Strategy Share: Turning Small Connections into Large Ideas: Studying School Air Quality and Climate Science

Today is World Environment Day, the United Nations day for encouraging worldwide awareness and action to protect our environment. This year’s theme is air pollution. This post is written by Michael Cruse, an ESL and Special Education teacher at the Arlington Career Center in Arlington, Virginia. His school recently studied the air quality in their classrooms.

I want you to close your eyes and picture someplace where the fresh air fills your lungs as your breath and a sense of calmness overcome you. Not your classroom? That’s ok, mine either. Students at my school recently studied the relationship between plants and air quality, which led to some larger realizations about climate science.  

Photograph by Michael Cruse

This year’s UN Environment Programme’s World Environment Day, recognized in over 100 countries, highlights air pollution with the hashtag #beatairpollution. 

For too many students and teachers, our classrooms don’t provide the sense of peace that comes with standing in that magical place you were just imagining. In fact, the Environmental Protection Agency (EPA) has conducted comparative risk studies that consistently rank indoor air pollution among the top five environmental risks to public health. Couple that with the fact that 1 in 13 school-age children has asthma, the leading cause of school absenteeism related to chronic illness, and you start to understand the need for better air quality in schools (Ibid).

The truth is that anyone who spends 7.5 hours a day in a school building knows fresh air is our friend. There are too many smells that every educator is all too familiar with in their building. We need to bring the fresh air you imagined breathing a moment ago into our classrooms. 

The best part of elusive fresh air is that it involves science. The EPA, National Oceanic and Atmospheric Administration, National Park Service, and other agencies have developed the AirNow system to provide easy access to national air quality information. This means that your students can be the investigators of all those musty, mystery smells, and the many possible solutions. The EPA has resources to get your school started on understanding Indoor Air Quality (IAQ), and the steps your classes can take to improve it. In addition to the EPA, other partners are helping make IAQ studies accessible to teachers and students.

In my school district, the Virginia Chesapeake Bay Restoration Fund sponsored mini-grants to teachers who wanted to explore air quality issues in their communities. Working with my environmental science co-teacher, we proposed purchasing two air quality meters and 40 plants known for their air cleansing properties: Peace Lily, Snake Plant, Parlor Palm, and Devil’s Ivy. We then asked for teachers to volunteer their classroom to be monitored over a period of six weeks. Teachers had to find a safe space for their plants, but assigned students were their caretakers. 

Photograph by Michael Cruse

Once each plant was matched with a teacher’s classroom, the students distributed the plants and did initial air quality readings. These readings measured: room temperature, formaldehyde levels, particulate matter, volatile organic compounds, humidity, plant height and general condition. Students recorded these readings, watered and cared for the plants, and later entered the data into Excel for calculation and comparison. At the end of the six weeks, students interviewed the teachers about their perceptions of having a plant in their class, including any social-emotional impact they noticed on their classes and themselves. Next, students were asked to review the data in Excel and make observations about trends they noticed from both their qualitative and quantitative assessments. 

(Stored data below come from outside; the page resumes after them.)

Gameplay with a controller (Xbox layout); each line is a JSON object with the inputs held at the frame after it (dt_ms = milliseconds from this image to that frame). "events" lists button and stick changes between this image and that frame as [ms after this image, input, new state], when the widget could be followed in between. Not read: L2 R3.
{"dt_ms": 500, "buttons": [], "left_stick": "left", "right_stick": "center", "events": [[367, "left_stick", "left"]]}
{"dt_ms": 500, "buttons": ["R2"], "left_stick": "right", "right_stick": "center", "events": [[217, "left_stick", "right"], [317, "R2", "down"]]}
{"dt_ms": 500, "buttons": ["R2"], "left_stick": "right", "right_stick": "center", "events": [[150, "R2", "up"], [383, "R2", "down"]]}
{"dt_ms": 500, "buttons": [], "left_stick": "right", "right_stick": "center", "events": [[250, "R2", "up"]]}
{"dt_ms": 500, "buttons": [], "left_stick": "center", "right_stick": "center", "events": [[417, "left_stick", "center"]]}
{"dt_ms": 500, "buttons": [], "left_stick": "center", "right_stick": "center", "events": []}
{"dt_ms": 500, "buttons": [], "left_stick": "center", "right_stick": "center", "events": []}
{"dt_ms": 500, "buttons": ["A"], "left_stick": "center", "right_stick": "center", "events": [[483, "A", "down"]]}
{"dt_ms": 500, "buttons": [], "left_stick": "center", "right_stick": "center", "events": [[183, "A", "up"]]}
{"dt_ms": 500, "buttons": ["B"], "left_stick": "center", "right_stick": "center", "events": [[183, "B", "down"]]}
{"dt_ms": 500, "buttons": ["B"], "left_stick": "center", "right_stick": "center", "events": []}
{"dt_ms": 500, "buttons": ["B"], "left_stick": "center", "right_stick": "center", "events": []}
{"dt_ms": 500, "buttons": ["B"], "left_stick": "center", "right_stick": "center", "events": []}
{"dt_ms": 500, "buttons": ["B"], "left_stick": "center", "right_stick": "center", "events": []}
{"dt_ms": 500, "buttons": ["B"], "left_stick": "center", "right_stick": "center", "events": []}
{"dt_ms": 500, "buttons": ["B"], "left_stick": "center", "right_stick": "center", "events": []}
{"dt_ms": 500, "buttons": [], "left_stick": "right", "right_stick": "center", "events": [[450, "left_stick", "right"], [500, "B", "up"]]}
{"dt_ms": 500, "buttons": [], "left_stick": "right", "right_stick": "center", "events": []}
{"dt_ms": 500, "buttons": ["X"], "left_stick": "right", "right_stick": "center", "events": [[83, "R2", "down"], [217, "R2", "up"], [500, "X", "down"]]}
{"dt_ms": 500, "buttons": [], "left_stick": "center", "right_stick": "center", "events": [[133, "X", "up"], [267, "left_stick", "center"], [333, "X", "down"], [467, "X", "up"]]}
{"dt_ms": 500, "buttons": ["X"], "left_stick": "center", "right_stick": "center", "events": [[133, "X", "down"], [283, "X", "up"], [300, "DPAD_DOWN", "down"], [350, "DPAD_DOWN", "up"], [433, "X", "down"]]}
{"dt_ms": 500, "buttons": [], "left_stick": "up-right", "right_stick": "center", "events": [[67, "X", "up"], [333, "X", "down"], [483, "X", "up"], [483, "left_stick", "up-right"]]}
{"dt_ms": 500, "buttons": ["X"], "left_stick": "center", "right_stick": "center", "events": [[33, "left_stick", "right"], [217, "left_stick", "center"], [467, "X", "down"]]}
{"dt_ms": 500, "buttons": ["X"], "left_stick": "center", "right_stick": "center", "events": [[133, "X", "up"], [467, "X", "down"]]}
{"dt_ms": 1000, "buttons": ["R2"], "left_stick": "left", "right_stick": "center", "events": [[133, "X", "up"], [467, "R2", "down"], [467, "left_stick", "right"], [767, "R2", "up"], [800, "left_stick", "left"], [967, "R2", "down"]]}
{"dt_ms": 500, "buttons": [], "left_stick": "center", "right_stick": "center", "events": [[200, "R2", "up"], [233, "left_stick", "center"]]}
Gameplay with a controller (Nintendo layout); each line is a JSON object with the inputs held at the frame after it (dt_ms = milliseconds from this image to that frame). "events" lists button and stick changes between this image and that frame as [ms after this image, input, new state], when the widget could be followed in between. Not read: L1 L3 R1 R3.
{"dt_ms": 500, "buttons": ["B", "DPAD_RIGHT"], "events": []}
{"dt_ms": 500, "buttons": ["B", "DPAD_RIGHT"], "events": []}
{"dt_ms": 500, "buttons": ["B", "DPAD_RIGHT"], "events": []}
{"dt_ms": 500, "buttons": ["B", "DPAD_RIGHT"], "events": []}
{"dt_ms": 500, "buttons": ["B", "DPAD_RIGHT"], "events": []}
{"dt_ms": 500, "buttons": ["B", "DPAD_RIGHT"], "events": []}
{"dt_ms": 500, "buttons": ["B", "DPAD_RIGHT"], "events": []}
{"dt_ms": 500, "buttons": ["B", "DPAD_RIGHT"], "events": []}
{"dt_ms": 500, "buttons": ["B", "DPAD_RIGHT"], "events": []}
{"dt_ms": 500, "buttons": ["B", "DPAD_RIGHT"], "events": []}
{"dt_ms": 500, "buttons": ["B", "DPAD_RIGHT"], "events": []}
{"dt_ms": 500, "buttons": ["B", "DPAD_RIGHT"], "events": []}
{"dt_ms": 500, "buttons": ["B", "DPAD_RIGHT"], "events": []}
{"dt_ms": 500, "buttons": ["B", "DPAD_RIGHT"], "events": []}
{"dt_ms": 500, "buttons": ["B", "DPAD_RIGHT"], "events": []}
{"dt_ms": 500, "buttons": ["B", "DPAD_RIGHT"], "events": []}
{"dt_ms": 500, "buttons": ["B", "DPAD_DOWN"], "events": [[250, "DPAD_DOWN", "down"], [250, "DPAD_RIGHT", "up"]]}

Photograph by Michael Cruse

Students found that as spring arrived, humidity levels in classes rose. The increased humidity correlated to a jump in the height of the plants and increased particulate matter readings. According to the EPA, the size of particles is directly linked to their potential for causing health problems. Particles less than 10 micrometers are the most dangerous, because they can get into the lungs and even into the bloodstream. Students were given the task of researching correlations between humidity and particle matter to understand that relationship. Using National Geographic’s encyclopedia entry on humidity and Constructing an Argument: Air Quality activity, students learned how to create a scientific argument by making a claim, explaining their data, and rating their degree of certainty. Through the process of defining their arguments, students connected what they noticed from their data to the larger, global context of climate change.

Students discovered that the relationship they observed between higher humidity levels and increased particulate matter in the classroom connected to larger scale observations by climate scientists. They also associated the increased presence of particulate matter with increased mortality from respiratory illnesses in cities with the worst air quality ratings. Based on their observed correlation between increased humidity, higher levels of particulate matter, and negative health effects, students became invested as citizen scientists. Using our campus to better understand climate science and global public health challenges opened new possibilities for their understanding of humans’ impact on the environment.

What began as an air quality study of our school led us to thinking beyond our building to consider how climate factors like humidity levels impact not only our school’s health but that of the planet. In the end, the opportunity to connect our classrooms to some very basic climate science was also a step closer to students exploring adaptations to deal with our planet’s changing climate. 

Michael Cruse is an ESL and Special Education teacher at the Arlington Career Center in Arlington, Virginia. He was a 2018 Fulbright Distinguished Awards in Teaching Fellow, studying green schools and environmental education in Israel and Palestine. He is also a National Geographic Certified Educator.